I’ve been catching up on some episodes of a podcast targeted towards financial independence enthusiasts called ChooseFI. The hosts make up for a fairly rudimentary understanding of money with a ton of enthusiasm, which makes it fairly enjoyable depending on the episode. In a recent episode they started talking about car ownership, and something clicked with me about how people both inside and outside the FIRE community understand, or misunderstand, car ownership.
Why do people own houses?
I’ve written before about the appeal of real estate investing to early “retirees,” but that’s a small part of a bigger question: why do people own houses at all? The most straightforward answer is that since people need somewhere to sleep at night and keep their stuff, they have a need for a finished product we normally call “housing.”
Of course there are multiple ways to purchase that finished product, the two most common being renting and owning a home. There’s an important difference between the two, however: when a renter pays rent to the provider of their housing, the provider has to treat the payment as taxable income. When a homeowner provides herself with the finished product, the exchange is tax-free.

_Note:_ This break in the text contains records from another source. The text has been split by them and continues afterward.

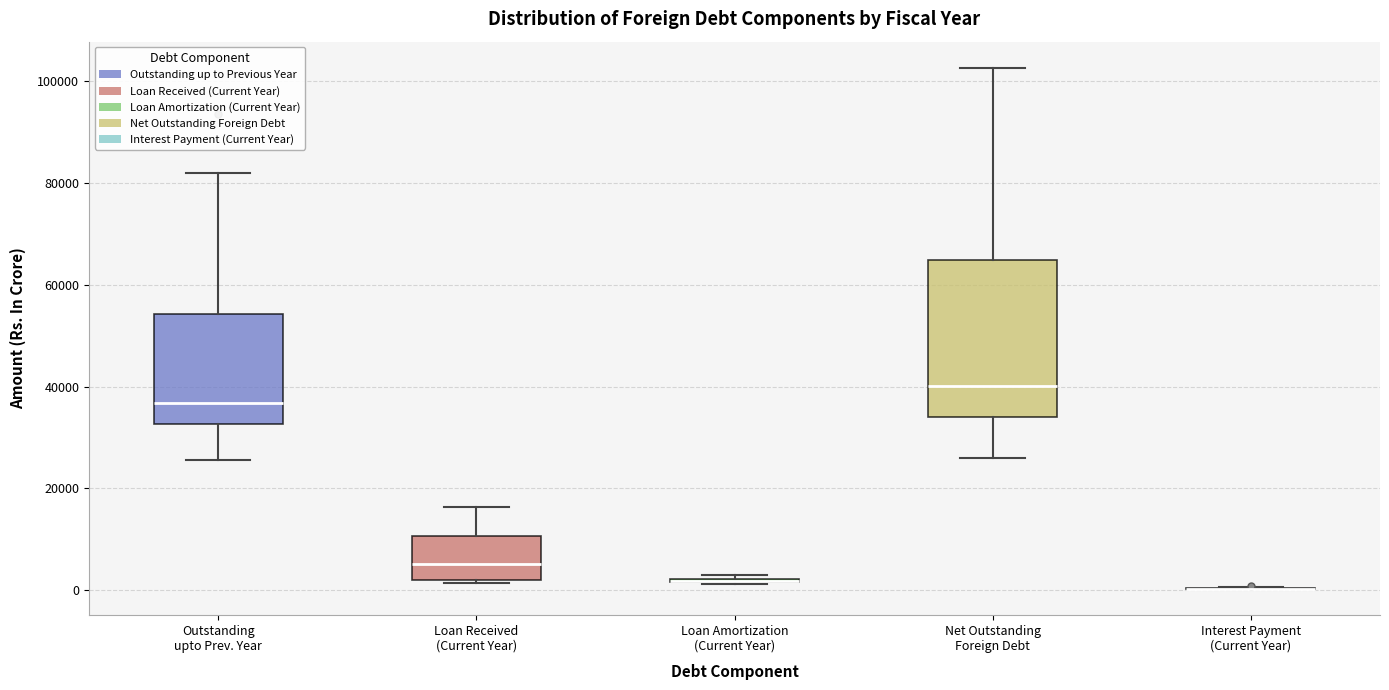

Reading left to right, read every box against the y-axis: the position of its median line, the range the box covers, and the ends of its whiskers. The values are not printed on the chart, so give them approximately, as read against the axis.

Outstanding upto Prev. Year: median 36000, box 32000 to 54000, whiskers 26000 to 82000
Loan Received (Current Year): median 6000, box 2000 to 10000, whiskers 2000 (just below the box's lower edge) to 16000
Loan Amortization (Current Year): box collapsed to a line at 2000, whiskers 2000 to 2000
Net Outstanding Foreign Debt: median 40000, box 34000 to 64000, whiskers 26000 to 102000
Interest Payment (Current Year): box collapsed to a line at 0, whiskers 0 to 0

Homeownership is, in this way, an extremely lucrative tax shelter: by requisitioning needed housing from assets held by the household, the conversion of the asset into income is completely shielded from taxes. In the economics literature this is referred to as “imputed rent:” the rent a homeowner doesn’t charge herself, doesn’t receive from herself, and doesn’t pay taxes on, to live in her own home.
Why do people own yachts?
Yachting, I’m given to understand, is a wonderful hobby. Wealthy people who enjoy spending time on the water with friends and family purchase or rent yachts in order to fish, swim, or play basketball.
What yachts are not, however, is a way to generate the finished product of shelter (admittedly, if I personally owned a yacht I’d probably live on it). Yachts are a depreciating asset that is used for recreation, like tennis rackets or golf clubs.
A car is an asset that converts energy into transportation
Financial independence enthusiasts typically frame the question of car ownership something like this: “is it better to pay more in rent to live within walking or biking distance of work, or pay less in rent but be forced to own a car in order to get to work?”
In other words, you can tally up your total expenses for housing and car ownership under both circumstances, and the one with a lower total cost is your best bet for achieving financial independence, leaving as it does more residual income to invest.
The problem with this framing is that it treats your costs as variables but your income as fixed. And indeed, this is how most people go through life: given a job, what is the most cost-effective way to build your life around that job?
A different way of looking at car ownership is that on-demand, independent, self-contained automotive transportation is an extremely valuable intermediate good in its own right. Transportation to your workplace is an important input into your ability to work and receive income. Transportation can be converted directly into cash using apps like Uber or Lyft by offering rides to strangers. And transportation is an intermediate good in many other kinds of money-making schemes, like sourcing products cheaply to resell at a profit.
Being someone else’s employee lends itself to the first, cramped view of car ownership: “I need a car to get to work, so a car is an expense I have to incur to get paid.” Being self-employed, the true value of car ownership is much more obvious.
For example, when I lived in Wisconsin, I had a credit card that allowed me to earn thousands of dollar a month on certain purchases. The merchants involved were spread so far apart that I needed to use a car to efficiently travel between them each day. The gas and depreciation of the car weren’t a cost center for me, they were a profit center: the car was an asset that allowed me to convert gasoline into transportation, which I used to visit merchants and earn money.
Note that I wasn’t forced to own a car. I chose to have and use a car because the car gave me access to income in excess of the expenses of driving and maintaining the car.
Is your car more like a house or a yacht?
Homeownership is a tax-advantaged way of securing housing.
Yacht ownership is an expensive way to relax.
For most people, car ownership plays both roles. Commuting to work in a car you own is tax-advantaged in the same way homeownership is: if you took a cab the fare would be taxable income to the driver, if you took a public bus the driver, mechanics, civil engineers, and others would all pay taxes on the income your fare contributes to, while you don’t have to pay any income tax on the imputed fare you provide yourself with.
Car ownership can also be an expensive way to relax: the closer a substitute a bus or train would be for car ownership, for example a car owner who lives directly above a subway station, the more car ownership will seem like an expensive extravagance, like yacht ownership.
The question, then, is not whether you can arrange your life such that car ownership becomes unnecessary. Of course you can. The question is whether the acquisition of an asset that gives you access to on-demand, independent automative transportation is worthwhile given the opportunities you have available to convert transportation into income.